START TEXT BLOCK
But I would like to mention just one thing I was not doing at the beginning which is sorting the weights array before calculating the cumsum, and because of that, I was increasing the selection probability of Chromosomes which the score/weight was not really good.
function choice = wheelSelection(weights)
[weights, indexes] = sort(weights, "ascend");
accumulation = cumsum(weights);
p = rand() * accumulation(end);
chosen_index = 0;
for index = 1 : length(accumulation)
if (accumulation(index) > p)
chosen_index = indexes(1, index);
break
endif
endfor
choice = chosen_index;
endfunction
Crossover Function
At this point I think it is important to stop and explain how I am doing this and why.
There are different techniques to cross two chromosomes, but sadly I couldn’t use them as easily as it looks, since our use case has a particular constraint, which is “a player can’t play in both teams at the same time”.
To make it clearer I will start showing how a one-point crossover algorithm works (I got the image from Wikipedia)

As you can see in the image, the crossing consists of picking one point in both chromosomes and inter-change their values. As shown in the following image, if we do that, we could cause having one or more players in both teams at the same time, and avoid selecting one or more of the players.

So what I decided to do is to mix 1 by one of the elements, and then remove the repeated ones to form the second child. I think the following image can explain it better.
END TEXT BLOCK
START SOURCE INFORMATION
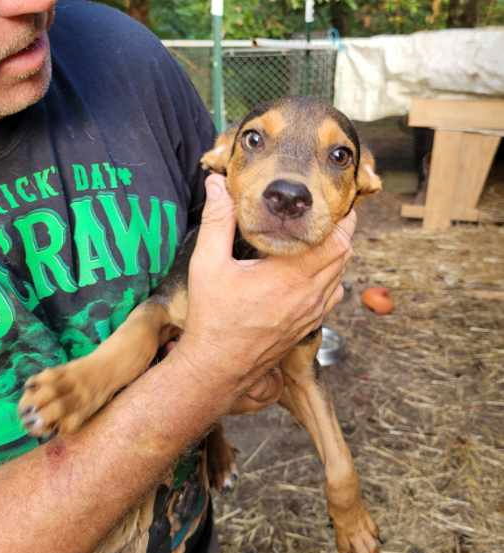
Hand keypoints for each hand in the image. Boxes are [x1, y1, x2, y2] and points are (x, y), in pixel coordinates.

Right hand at [174, 174, 354, 410]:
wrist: (218, 367)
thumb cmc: (213, 318)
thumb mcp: (208, 264)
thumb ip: (217, 221)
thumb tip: (218, 185)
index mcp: (291, 276)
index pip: (336, 240)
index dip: (339, 217)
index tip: (328, 201)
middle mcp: (310, 295)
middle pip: (344, 254)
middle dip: (339, 230)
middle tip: (323, 212)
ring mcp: (312, 313)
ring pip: (341, 275)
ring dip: (335, 254)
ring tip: (315, 237)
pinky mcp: (309, 326)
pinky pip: (332, 295)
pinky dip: (329, 277)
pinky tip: (307, 271)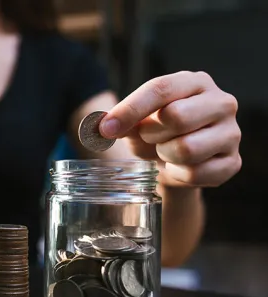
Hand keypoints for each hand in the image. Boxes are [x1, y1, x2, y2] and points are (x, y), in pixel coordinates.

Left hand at [100, 71, 241, 186]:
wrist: (177, 163)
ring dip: (164, 155)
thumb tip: (101, 127)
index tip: (106, 129)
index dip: (129, 110)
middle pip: (177, 117)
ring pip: (186, 149)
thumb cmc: (156, 133)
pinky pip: (196, 173)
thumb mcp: (136, 122)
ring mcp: (231, 133)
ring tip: (165, 152)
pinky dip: (177, 175)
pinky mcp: (233, 163)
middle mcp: (221, 102)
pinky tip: (178, 168)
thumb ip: (120, 120)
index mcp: (195, 82)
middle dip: (152, 134)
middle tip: (149, 138)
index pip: (160, 88)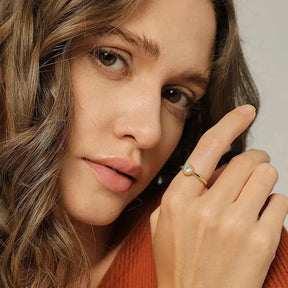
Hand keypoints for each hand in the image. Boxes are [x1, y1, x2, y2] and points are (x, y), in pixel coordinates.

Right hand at [150, 105, 287, 287]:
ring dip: (264, 178)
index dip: (229, 124)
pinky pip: (280, 201)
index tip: (246, 112)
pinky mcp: (261, 241)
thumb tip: (208, 171)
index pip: (208, 148)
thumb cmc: (178, 264)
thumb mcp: (163, 224)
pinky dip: (274, 203)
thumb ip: (180, 193)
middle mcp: (206, 207)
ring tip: (255, 192)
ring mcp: (235, 224)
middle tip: (252, 169)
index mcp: (178, 200)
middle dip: (253, 160)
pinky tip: (261, 216)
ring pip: (267, 175)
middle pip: (246, 160)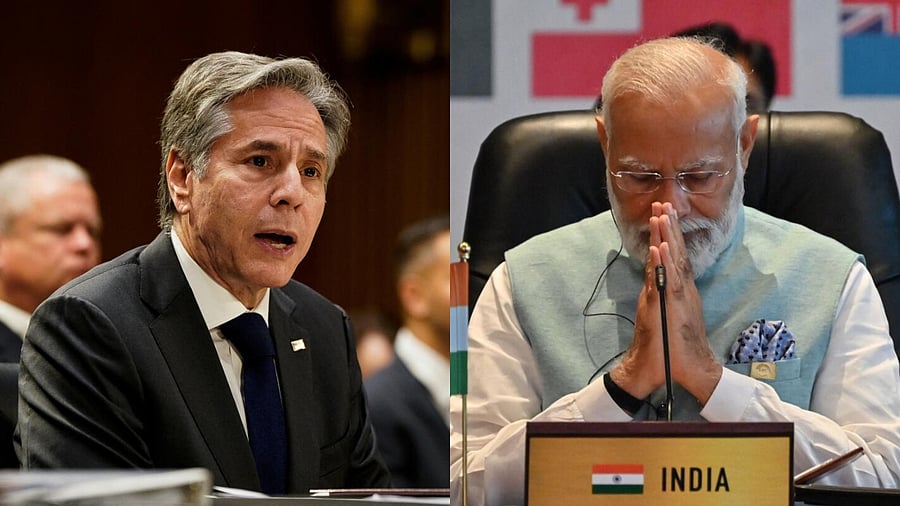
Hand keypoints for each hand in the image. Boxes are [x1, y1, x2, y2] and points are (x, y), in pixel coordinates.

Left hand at [610, 202, 721, 404]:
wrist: (688, 371)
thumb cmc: (676, 349)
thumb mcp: (668, 318)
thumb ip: (663, 300)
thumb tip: (657, 284)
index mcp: (680, 292)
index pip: (674, 258)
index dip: (669, 236)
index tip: (664, 214)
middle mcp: (680, 291)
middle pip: (674, 254)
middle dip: (668, 228)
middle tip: (663, 204)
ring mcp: (677, 297)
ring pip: (671, 262)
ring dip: (666, 238)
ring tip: (663, 215)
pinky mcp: (673, 307)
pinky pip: (668, 280)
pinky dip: (664, 263)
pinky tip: (660, 247)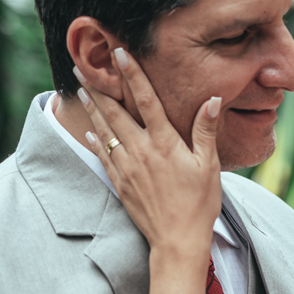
END SOURCE INFORMATION
• _WORK ITEM 1_: Update the genetic algorithm post from "But I would" up to and including "choice = wheelSelection(weights)", with "Chromosomes" replaced by "individuals".
• _WORK ITEM 2_: According to the genetic algorithm post, what constraint keeps the usual crossover techniques from being applied easily?
• _WORK ITEM 3_: Resume the genetic algorithm post after its last sentence.

• _RESULT 1_:
But I would like to mention just one thing I was not doing at the beginning which is sorting the weights array before calculating the cumsum, and because of that, I was increasing the selection probability of individuals which the score/weight was not really good.
function choice = wheelSelection(weights)

• _RESULT 2_: A player can't play in both teams at the same time.

• _RESULT 3_:
We could say that this crossover algorithm looks like a uniform crossover, but to be honest, I am not 100% sure if that is the name, so just decided to leave it unnamed.
function crossoveredPopulation = crossoverFunction(population, newPopulation, percentage, lastIndex)
[total, len] = size(newPopulation);
[totalExcluded, lenExcluded] = size(population);
totalToCrossover = ceil(percentage * total);
selectedIndexes = zeros(1, totalToCrossover * 2);
crossoveredPopulation = newPopulation;
teamSize = len / 2;
for index=1:totalToCrossover
do
selectedIndex1 = ceil(rand()*(totalExcluded-1) + 1);
selectedIndex2 = ceil(rand()*(totalExcluded-1) + 1);
until any(selectedIndex1 != selectedIndexes) && any(selectedIndex2 != selectedIndexes)
crossedValues = [population(selectedIndex1, :);population(selectedIndex2, :)];
crossedValues = crossedValues(:)';
[crossedValues1, crossedValues2] = unique(crossedValues, "stable");
crossedValues2 = crossedValues2'; generalIndex = lastIndex + index;
crossoveredPopulation(generalIndex, :) = crossedValues1(1, :);
selectedIndexes(1, index) = selectedIndex1;
index += 1;
generalIndex += 1;
crossoveredPopulation(generalIndex, :) = crossedValues2(1, :);
selectedIndexes(1, index) = selectedIndex2;
endfor
endfunction
Mutation Function
I don’t have too much to say about this step, since it is simpler than the crossover. In this case, we just need to randomly select two players, one from Team A and the other from Team B, and swap them, and this chromosome will result in the one injected into the new population.
function mutatedPopulation = mutateFunction(population, newPopulation, percentage, lastIndex)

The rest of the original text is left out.